Celebrities, of course, are here one day and gone the next. Today’s most popular singers and TV stars are quickly forgotten, even reviled as passé seemingly overnight. Once a star isn’t “cool” anymore, he or she is dismissed. Or if, like Ozzy Osbourne or Paris Hilton, they refuse to be dismissed, they become objects of public ridicule. So when politicians leverage the entertainment world and take their campaigns to late night TV, effectively becoming celebrities themselves, it should not come as any shock if in a short period of time the public turns on them because, well, they’re just not “cool” anymore. And because they cannot be so easily dismissed or forgotten, since they (usually) serve their full terms, they must suffer public ridicule—almost as a matter of course, notwithstanding the merits or demerits of their policies.

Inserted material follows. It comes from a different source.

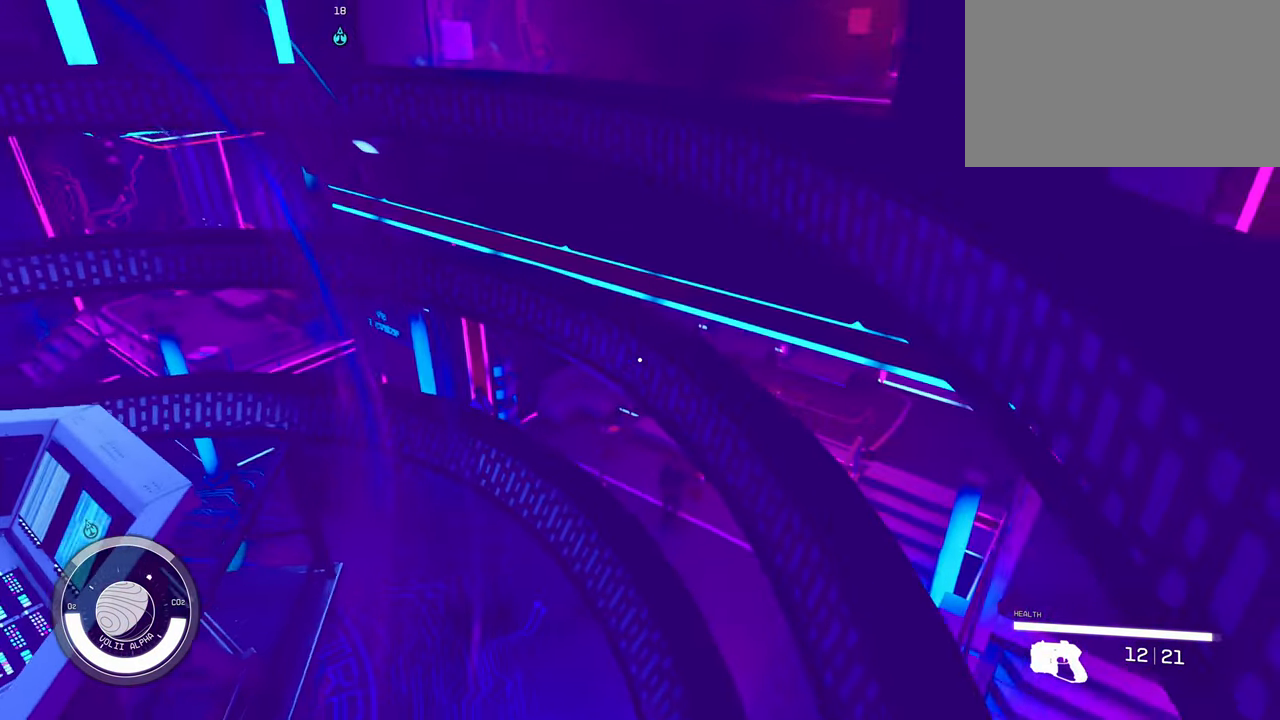
{"keys": [], "mouse": [], "events": []}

Long before the 2008 election I predicted Obama would win, if only because he was the more telegenic of the two candidates. (Since 1960 the more telegenic candidate has won in every U.S. presidential election. So much for substance when it comes to American presidential politics….) I also expected that the Obama “cool” factor would wear off early in his term so that his policies would have to stand or fall on their own merits. Obama’s declining approval ratings and the furor over his health care plan have confirmed this. It appears that from here on out very little will come easy for this president, amazingly despite the Democrat majority in both houses of Congress. It will be interesting to see how he negotiates the rough road ahead when his celebrity currency of “cool” has all been spent.
Thanks for your thoughts, Jim. I’ve got a quick question in follow-up: do you think we’re stuck with celebrity/telegenic leaders or is there a feasible way out?
I always thought Bob Dole was quite good looking . . .
I did not consider George W. more telegenic than either candidate he opposed in 2000 or 2004.
The polls I saw that tracked candidates’ physical attractiveness in both 2000 and 2004 gave Bush the edge–especially among women. Bush was strongly preferred over Kerry and slightly over Gore. But, naturally, you are entitled to your personal preferences. I actually think Bush was the best-looking U.S. president since JFK, who might have been the most handsome chief executive ever, with the possible exception of Millard Filmore, of course.
I agree that Bob Dole was a stud in his younger years. And he certainly aged better than, say, Elvis or Marlon Brando.
Good question. I’m not too hopeful that American fixation with celebrity will fade anytime soon. And I don’t see a way out so long as we remain so image-obsessed as a culture. But I’d love to a proposal as to how this trend in politics might be resisted. As it is in personal relationships, so it goes in public life: a preoccupation with appearances is a dangerous vice.